DATA EXTRACTS:

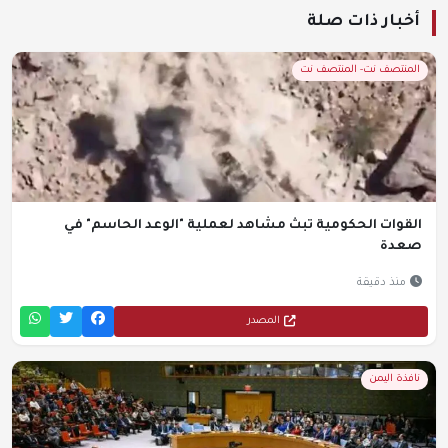
أخبار ذات صلة
المنتصف نت- المنتصف نت
القوات الحكومية تبث مشاهد لعملية "الوعد الحاسم" في
صعدة
منذ دقيقة
المصدر
نافذة اليمن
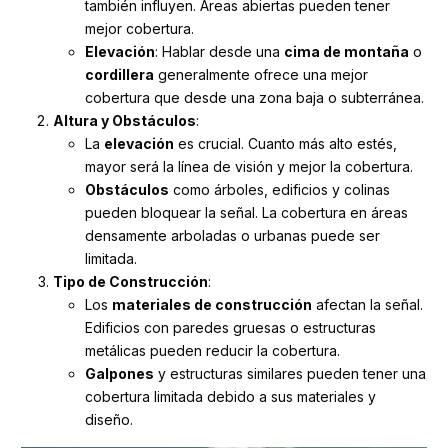
también influyen. Áreas abiertas pueden tener
mejor cobertura.
Elevación
: Hablar desde una
cima de montaña
o
cordillera
generalmente ofrece una mejor
cobertura que desde una zona baja o subterránea.
Altura y Obstáculos
:
La
elevación
es crucial. Cuanto más alto estés,
mayor será la línea de visión y mejor la cobertura.
Obstáculos
como árboles, edificios y colinas
pueden bloquear la señal. La cobertura en áreas
densamente arboladas o urbanas puede ser
limitada.
Tipo de Construcción
:
Los
materiales de construcción
afectan la señal.
Edificios con paredes gruesas o estructuras
metálicas pueden reducir la cobertura.
Galpones
y estructuras similares pueden tener una
cobertura limitada debido a sus materiales y
diseño.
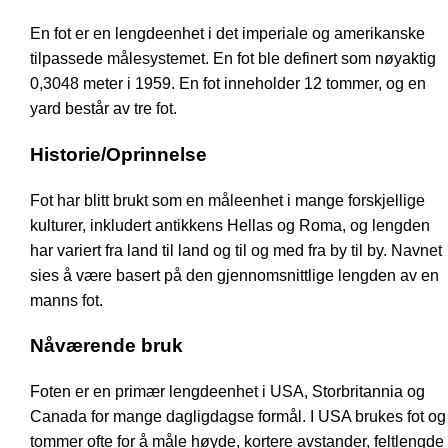
En fot er en lengdeenhet i det imperiale og amerikanske
tilpassede målesystemet. En fot ble definert som nøyaktig
0,3048 meter i 1959. En fot inneholder 12 tommer, og en
yard består av tre fot.
Historie/Oprinnelse
Fot har blitt brukt som en måleenhet i mange forskjellige
kulturer, inkludert antikkens Hellas og Roma, og lengden
har variert fra land til land og til og med fra by til by. Navnet
sies å være basert på den gjennomsnittlige lengden av en
manns fot.
Nåværende bruk
Foten er en primær lengdeenhet i USA, Storbritannia og
Canada for mange dagligdagse formål. I USA brukes fot og
tommer ofte for å måle høyde, kortere avstander, feltlengde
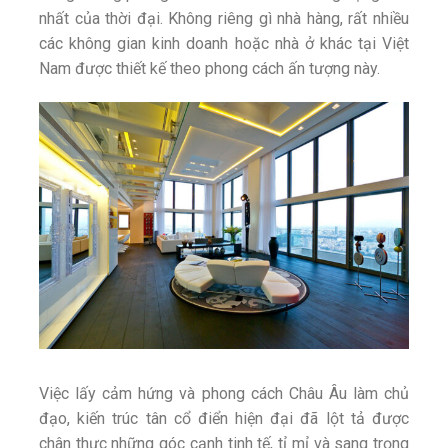
nhất của thời đại. Không riêng gì nhà hàng, rất nhiều
các không gian kinh doanh hoặc nhà ở khác tại Việt
Nam được thiết kế theo phong cách ấn tượng này.
Việc lấy cảm hứng và phong cách Châu Âu làm chủ
đạo, kiến trúc tân cổ điển hiện đại đã lột tả được
chân thực những góc cạnh tinh tế, tỉ mỉ và sang trọng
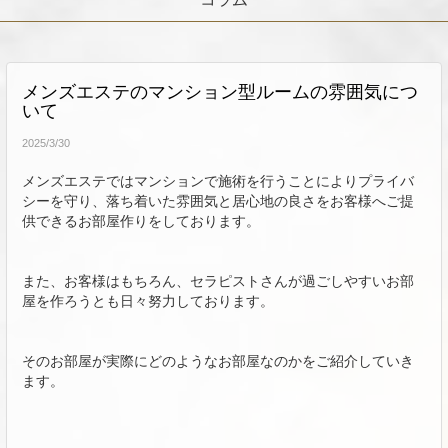
メンズエステのマンション型ルームの雰囲気につ
いて
2025/3/30
メンズエステではマンションで施術を行うことによりプライバ
シーを守り、落ち着いた雰囲気と居心地の良さをお客様へご提
供できるお部屋作りをしております。
また、お客様はもちろん、セラピストさんが過ごしやすいお部
屋を作ろうとも日々努力しております。
そのお部屋が実際にどのようなお部屋なのかをご紹介していき
ます。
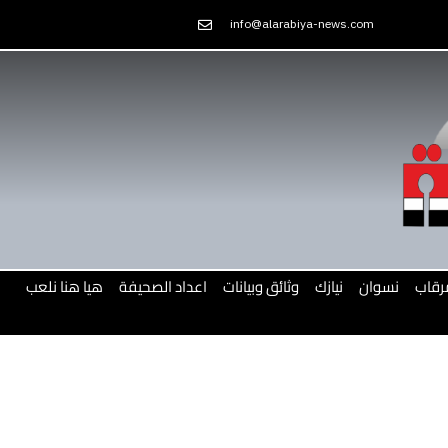
Skip
info@alarabiya-news.com
to
content
رقاب
نسوان
نيازك
وثائق وبيانات
اعداد الصحيفة
هيا هنا نلعب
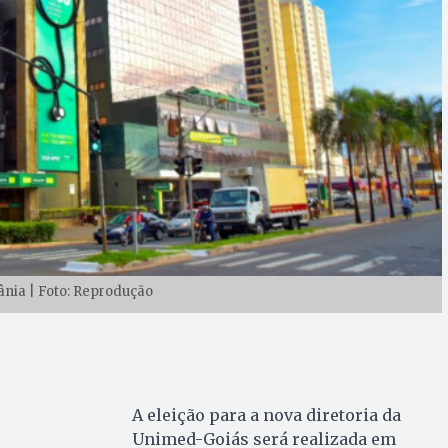
nia | Foto: Reprodução
A eleição para a nova diretoria da
Unimed-Goiás será realizada em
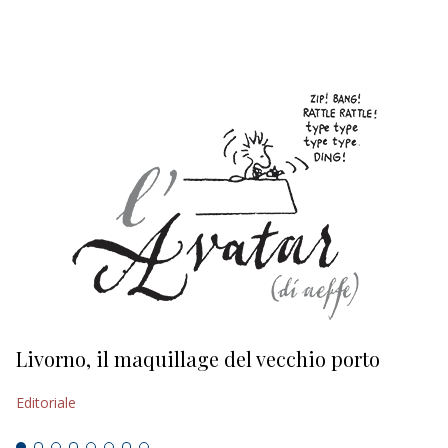
EDITORIALI
Livorno, il maquillage del vecchio porto
L
s
Editoriale
Ed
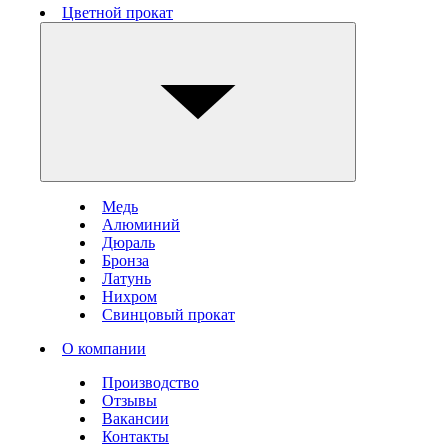
Цветной прокат
Медь
Алюминий
Дюраль
Бронза
Латунь
Нихром
Свинцовый прокат
О компании
Производство
Отзывы
Вакансии
Контакты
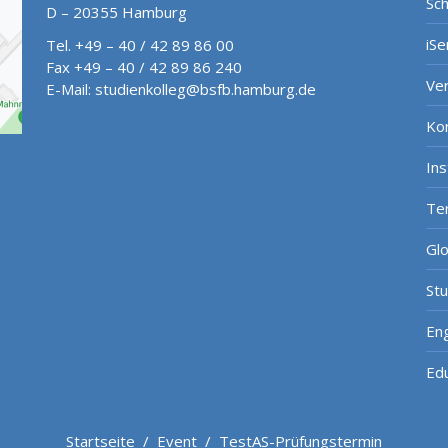
Sch
D – 20355 Hamburg
iSe
Tel. +49 – 40 / 42 89 86 00
Fax +49 – 40 / 42 89 86 240
Ve
E-Mail:
studienkolleg@bsfb.hamburg.de
Ko
In
Te
Gl
St
Eng
Ed
Startseite
/
Event
/
TestAS-Prüfungstermin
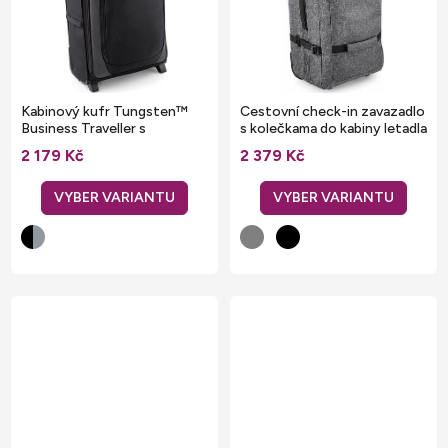
Kabinový kufr Tungsten™
Cestovní check-in zavazadlo
Business Traveller s
s kolečkama do kabiny letadla
výsuvným madlem 29 l
42 x 81 x 36 cm
2 179 Kč
2 379 Kč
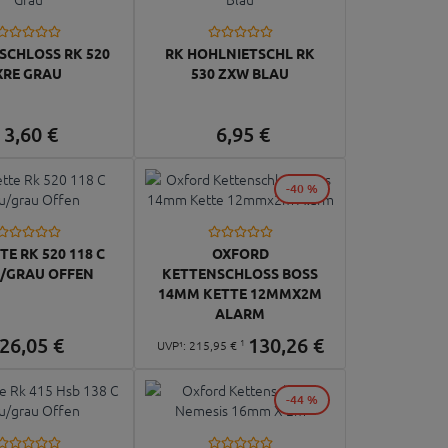
PSCHLOSS RK 520
RK HOHLNIETSCHL RK
XRE GRAU
530 ZXW BLAU
3,
60
€
6,
95
€
-40 %
TE RK 520 118 C
OXFORD
/GRAU OFFEN
KETTENSCHLOSS BOSS
14MM KETTE 12MMX2M
ALARM
26,
05
€
130,
26
€
1
UVP¹:
215,
95
€
-44 %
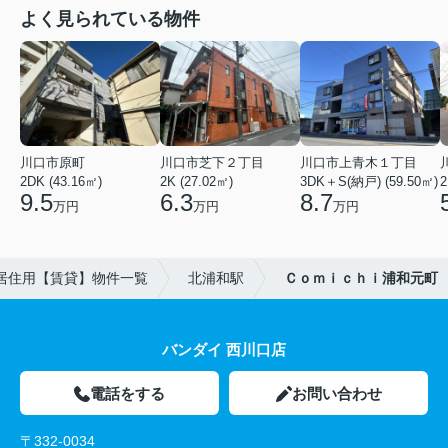
よく見られている物件
川口市原町
川口市芝下２丁目
川口市上青木１丁目
2DK (43.16㎡)
2K (27.02㎡)
3DK＋S(納戸) (59.50㎡)
2
9.5
6.3
8.7
万円
万円
万円
居住用【賃貸】物件一覧
北浦和駅
Ｃｏｍｉｃｈｉ浦和元町
バンダイ 西川口店
電話をする
お問い合わせ
〒332-0034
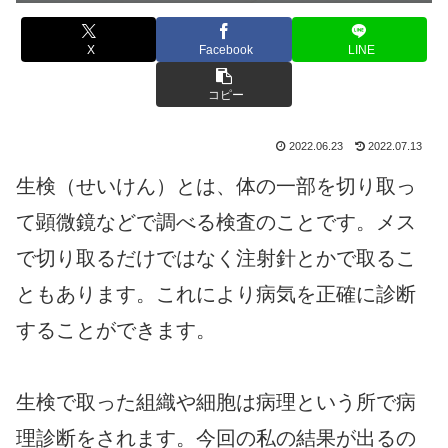
X
Facebook
LINE
コピー
2022.06.23
2022.07.13
生検（せいけん）とは、体の一部を切り取っ
て顕微鏡などで調べる検査のことです。メス
で切り取るだけではなく注射針とかで取るこ
ともあります。これにより病気を正確に診断
することができます。
生検で取った組織や細胞は病理という所で病
理診断をされます。今回の私の結果が出るの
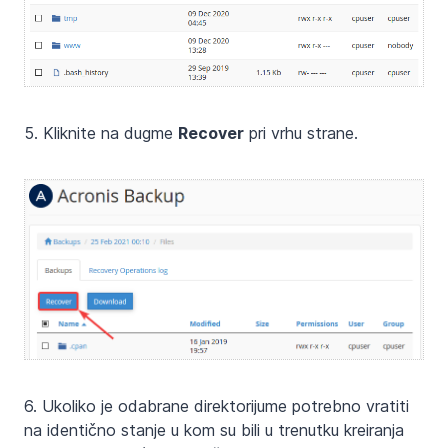
5. Kliknite na dugme
Recover
pri vrhu strane.
6. Ukoliko je odabrane direktorijume potrebno vratiti
na identično stanje u kom su bili u trenutku kreiranja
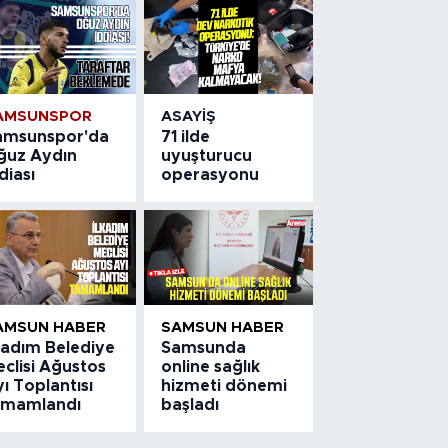
AMSUNSPOR
ASAYIŞ
amsunspor'da
71 ilde
ğuz Aydın
uyuşturucu
diası
operasyonu
AMSUN HABER
SAMSUN HABER
kadım Belediye
Samsunda
clisi Ağustos
online sağlık
ı Toplantısı
hizmeti dönemi
amamlandı
başladı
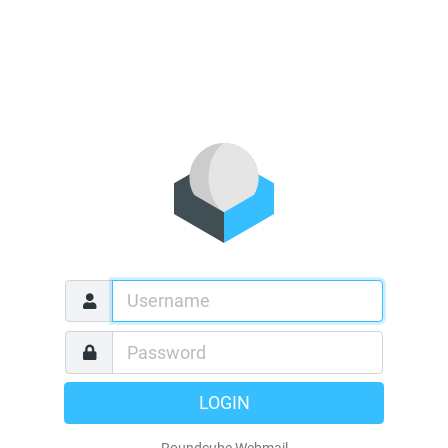
LOGIN
Roundcube Webmail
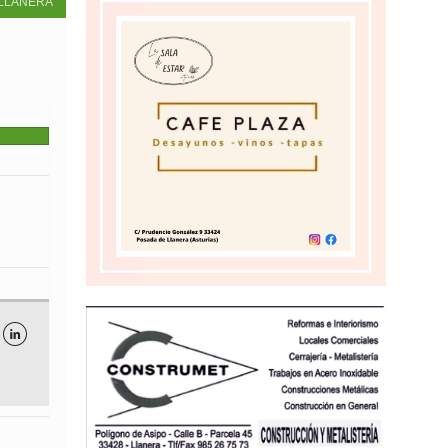
LLANERA


PROBLEM: Nothing but an exact copy belongs in the answer: the lines from the top of the records through the line containing "generalmente ofrece una mejor", minus the pictures.

WORKED SOLUTION:
أخبار ذات صلة
المنتصف نت- المنتصف نت
القوات الحكومية تبث مشاهد لعملية "الوعد الحاسم" في
صعدة
منذ دقيقة
المصدر
نافذة اليمن
también influyen. Áreas abiertas pueden tener
mejor cobertura.
Elevación
: Hablar desde una
cima de montaña
o
cordillera
generalmente ofrece una mejor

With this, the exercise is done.